The people who went above and beyond, I can not even begin to thank, because mere words do not completely encapsulate how loving, kind and gernerous they were and are. Their actions such as calling without prompt, sening emails, texts, showing up and more importantly and simply just asking about how my father was doing, or how my mother was coping were instrumental.  Those actions created an avenue for conversation, a means for my mother, my father, and me to discuss the extreme wave of emotions that existed within.  The trick is that each of my family members were attempting to remain strong for the rest of the family.  For me personally, I was attempting to keep my parents spirits high, not because I was trying to mislead them with false hopes, but because I really believed everything was going to be okay. I thought that if I worked hard enough, read enough, did enough, prayed enough, that somehow everything would work out. That page is sounds very familiar to Michael J. Fox (the Eternal Optimist), I believe that positive thinking can often  aid in the healing process where medicine can not.  Yet, even with as much positivity as I had, there were still moments of dread, concern, and fear, that needed to be expressed and the people who did all of the above provided me with the outlet to express those emotions.  That release allowed me to re-energize and come back the next day fighting.  The thing that impressed me the most were some of these people that responded, I hadn’t spoken to in years, yet our ties of friendship transcended the time gap and they were there when I needed them.  That to me is the definition of true friendship. 

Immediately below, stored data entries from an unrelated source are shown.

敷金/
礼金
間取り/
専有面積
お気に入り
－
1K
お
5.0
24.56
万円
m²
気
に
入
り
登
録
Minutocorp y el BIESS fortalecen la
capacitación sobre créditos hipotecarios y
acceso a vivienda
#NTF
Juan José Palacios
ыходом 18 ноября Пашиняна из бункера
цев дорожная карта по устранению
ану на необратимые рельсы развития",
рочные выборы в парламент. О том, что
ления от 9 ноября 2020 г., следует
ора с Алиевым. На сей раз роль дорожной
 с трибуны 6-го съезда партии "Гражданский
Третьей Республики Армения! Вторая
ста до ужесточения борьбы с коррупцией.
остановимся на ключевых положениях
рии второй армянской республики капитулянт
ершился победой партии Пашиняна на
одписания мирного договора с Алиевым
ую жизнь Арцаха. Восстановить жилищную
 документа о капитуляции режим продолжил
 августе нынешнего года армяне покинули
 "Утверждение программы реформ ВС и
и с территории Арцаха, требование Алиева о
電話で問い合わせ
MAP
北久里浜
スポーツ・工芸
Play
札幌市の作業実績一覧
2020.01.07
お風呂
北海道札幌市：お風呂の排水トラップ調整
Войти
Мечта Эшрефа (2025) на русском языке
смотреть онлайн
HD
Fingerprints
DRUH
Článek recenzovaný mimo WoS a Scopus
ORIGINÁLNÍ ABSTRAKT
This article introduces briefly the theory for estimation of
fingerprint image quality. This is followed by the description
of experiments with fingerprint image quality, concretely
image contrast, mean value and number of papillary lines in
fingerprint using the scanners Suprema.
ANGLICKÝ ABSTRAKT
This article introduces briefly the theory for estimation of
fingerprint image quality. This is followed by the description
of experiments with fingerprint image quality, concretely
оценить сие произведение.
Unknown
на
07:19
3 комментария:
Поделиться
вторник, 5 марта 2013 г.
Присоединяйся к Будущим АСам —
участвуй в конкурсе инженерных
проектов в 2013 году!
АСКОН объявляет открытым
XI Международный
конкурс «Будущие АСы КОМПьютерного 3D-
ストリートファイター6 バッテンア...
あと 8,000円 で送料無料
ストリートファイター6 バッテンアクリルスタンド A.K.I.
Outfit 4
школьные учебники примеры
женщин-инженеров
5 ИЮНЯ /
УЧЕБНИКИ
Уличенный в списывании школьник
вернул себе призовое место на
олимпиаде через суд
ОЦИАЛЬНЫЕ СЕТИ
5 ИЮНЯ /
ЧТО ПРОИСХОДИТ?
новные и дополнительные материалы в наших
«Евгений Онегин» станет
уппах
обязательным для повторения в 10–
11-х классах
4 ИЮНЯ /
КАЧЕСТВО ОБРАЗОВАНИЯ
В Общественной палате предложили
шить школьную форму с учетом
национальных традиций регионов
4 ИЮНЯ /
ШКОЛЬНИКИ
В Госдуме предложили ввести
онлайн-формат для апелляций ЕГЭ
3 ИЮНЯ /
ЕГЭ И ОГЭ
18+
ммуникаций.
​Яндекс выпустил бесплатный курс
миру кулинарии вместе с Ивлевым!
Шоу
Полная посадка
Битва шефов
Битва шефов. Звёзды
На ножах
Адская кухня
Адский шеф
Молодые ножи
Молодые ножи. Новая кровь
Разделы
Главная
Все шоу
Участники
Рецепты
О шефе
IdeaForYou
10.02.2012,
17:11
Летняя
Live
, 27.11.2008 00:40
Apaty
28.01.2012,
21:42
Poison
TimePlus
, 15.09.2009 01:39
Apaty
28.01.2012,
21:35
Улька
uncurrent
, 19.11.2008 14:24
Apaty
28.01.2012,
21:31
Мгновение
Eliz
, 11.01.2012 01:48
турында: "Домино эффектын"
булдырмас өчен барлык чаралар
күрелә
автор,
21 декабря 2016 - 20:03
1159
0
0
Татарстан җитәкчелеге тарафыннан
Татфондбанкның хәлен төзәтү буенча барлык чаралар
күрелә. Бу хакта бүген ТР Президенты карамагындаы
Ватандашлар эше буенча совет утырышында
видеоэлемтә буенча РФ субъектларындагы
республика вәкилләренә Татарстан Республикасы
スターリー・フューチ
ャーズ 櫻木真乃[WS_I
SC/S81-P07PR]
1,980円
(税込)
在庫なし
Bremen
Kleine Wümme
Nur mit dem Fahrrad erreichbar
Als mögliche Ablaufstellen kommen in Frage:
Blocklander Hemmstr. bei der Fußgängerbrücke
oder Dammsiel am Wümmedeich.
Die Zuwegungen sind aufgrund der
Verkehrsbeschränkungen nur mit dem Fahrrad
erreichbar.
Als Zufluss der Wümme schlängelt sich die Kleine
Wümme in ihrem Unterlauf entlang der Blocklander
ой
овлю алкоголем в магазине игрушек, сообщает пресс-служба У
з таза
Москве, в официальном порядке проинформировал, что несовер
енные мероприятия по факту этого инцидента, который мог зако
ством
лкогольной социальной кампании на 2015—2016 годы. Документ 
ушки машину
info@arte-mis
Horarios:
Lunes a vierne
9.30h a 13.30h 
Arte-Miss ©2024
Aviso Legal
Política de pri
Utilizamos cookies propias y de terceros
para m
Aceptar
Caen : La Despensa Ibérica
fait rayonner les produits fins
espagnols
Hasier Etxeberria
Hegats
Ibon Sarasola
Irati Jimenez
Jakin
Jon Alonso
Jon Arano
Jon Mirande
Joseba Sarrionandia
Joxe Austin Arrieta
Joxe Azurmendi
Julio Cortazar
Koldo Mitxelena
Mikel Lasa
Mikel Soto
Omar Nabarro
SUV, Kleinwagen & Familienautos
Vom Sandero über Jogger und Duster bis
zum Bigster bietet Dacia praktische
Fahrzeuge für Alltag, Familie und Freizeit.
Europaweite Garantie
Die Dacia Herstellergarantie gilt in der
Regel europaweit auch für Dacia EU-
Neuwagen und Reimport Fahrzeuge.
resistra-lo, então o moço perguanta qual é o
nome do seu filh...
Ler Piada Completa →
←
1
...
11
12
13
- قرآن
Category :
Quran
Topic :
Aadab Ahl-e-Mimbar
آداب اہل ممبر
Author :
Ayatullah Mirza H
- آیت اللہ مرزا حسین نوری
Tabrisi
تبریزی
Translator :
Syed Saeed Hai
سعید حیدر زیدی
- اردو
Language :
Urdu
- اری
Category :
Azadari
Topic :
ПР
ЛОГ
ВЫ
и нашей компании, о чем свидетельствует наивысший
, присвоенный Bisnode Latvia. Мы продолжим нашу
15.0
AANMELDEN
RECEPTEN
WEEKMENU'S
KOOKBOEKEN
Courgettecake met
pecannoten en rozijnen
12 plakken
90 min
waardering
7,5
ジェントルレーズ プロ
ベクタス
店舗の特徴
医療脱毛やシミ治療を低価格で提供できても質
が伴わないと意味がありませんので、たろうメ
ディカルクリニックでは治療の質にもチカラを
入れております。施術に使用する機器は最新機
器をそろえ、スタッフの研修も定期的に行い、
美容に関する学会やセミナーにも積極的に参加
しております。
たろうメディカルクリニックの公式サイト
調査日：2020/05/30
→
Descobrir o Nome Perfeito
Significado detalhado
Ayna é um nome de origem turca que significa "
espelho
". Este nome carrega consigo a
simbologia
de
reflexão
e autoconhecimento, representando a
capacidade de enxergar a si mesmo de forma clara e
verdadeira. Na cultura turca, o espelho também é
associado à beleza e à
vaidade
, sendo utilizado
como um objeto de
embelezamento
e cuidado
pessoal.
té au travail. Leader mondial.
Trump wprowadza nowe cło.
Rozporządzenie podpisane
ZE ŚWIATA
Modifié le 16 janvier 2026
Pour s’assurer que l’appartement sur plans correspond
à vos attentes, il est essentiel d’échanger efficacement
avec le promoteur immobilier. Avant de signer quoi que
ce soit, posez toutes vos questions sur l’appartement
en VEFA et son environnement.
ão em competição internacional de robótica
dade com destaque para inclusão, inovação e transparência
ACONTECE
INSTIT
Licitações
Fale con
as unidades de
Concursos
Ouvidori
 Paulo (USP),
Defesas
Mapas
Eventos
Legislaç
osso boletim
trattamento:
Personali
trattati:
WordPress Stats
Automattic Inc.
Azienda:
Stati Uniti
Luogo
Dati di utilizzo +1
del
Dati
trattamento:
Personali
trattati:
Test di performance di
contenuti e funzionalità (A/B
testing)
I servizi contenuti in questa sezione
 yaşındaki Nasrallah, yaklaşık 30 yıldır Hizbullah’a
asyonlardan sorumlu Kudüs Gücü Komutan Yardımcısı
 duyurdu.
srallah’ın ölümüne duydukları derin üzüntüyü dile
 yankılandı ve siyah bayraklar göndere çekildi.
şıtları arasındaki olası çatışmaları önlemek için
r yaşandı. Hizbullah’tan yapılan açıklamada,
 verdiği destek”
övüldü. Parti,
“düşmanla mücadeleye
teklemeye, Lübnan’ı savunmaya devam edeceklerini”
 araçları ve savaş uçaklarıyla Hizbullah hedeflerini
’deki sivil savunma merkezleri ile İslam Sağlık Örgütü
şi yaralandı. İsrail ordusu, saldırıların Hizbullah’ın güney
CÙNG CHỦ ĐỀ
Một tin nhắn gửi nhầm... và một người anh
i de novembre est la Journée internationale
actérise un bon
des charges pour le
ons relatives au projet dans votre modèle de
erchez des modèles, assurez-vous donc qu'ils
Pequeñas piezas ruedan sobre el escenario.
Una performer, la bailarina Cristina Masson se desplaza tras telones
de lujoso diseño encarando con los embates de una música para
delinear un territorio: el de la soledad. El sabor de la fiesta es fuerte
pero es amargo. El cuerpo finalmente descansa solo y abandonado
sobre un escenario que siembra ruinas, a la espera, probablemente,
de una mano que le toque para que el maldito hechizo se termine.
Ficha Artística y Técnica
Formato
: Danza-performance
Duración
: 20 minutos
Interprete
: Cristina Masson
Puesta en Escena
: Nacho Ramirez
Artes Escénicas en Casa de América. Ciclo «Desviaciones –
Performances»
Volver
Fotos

I think the only other piece of advice that can really be given for someone who is trying to make sure that they there for their friends is to remember that the hard times don’t go away when the hustle and bustle subside. Sometimes that’s when your friends need you the most, as they are reacclamating themselves into their “normal” life, with either this new piece to cope with, or with the absence of something or someone that they  cared about. 

Either way remember the following lines:

“When true friends meet in adverse hour;
‘Tis like a sunbeam through a shower.
A watery way an instant seen,
The darkly closing clouds between.”
– Sir Walter Scott

Ask yourself the question, what have you done to cultivate your friendships? Because if you haven’t been there for them, how do you know that they will be there for you?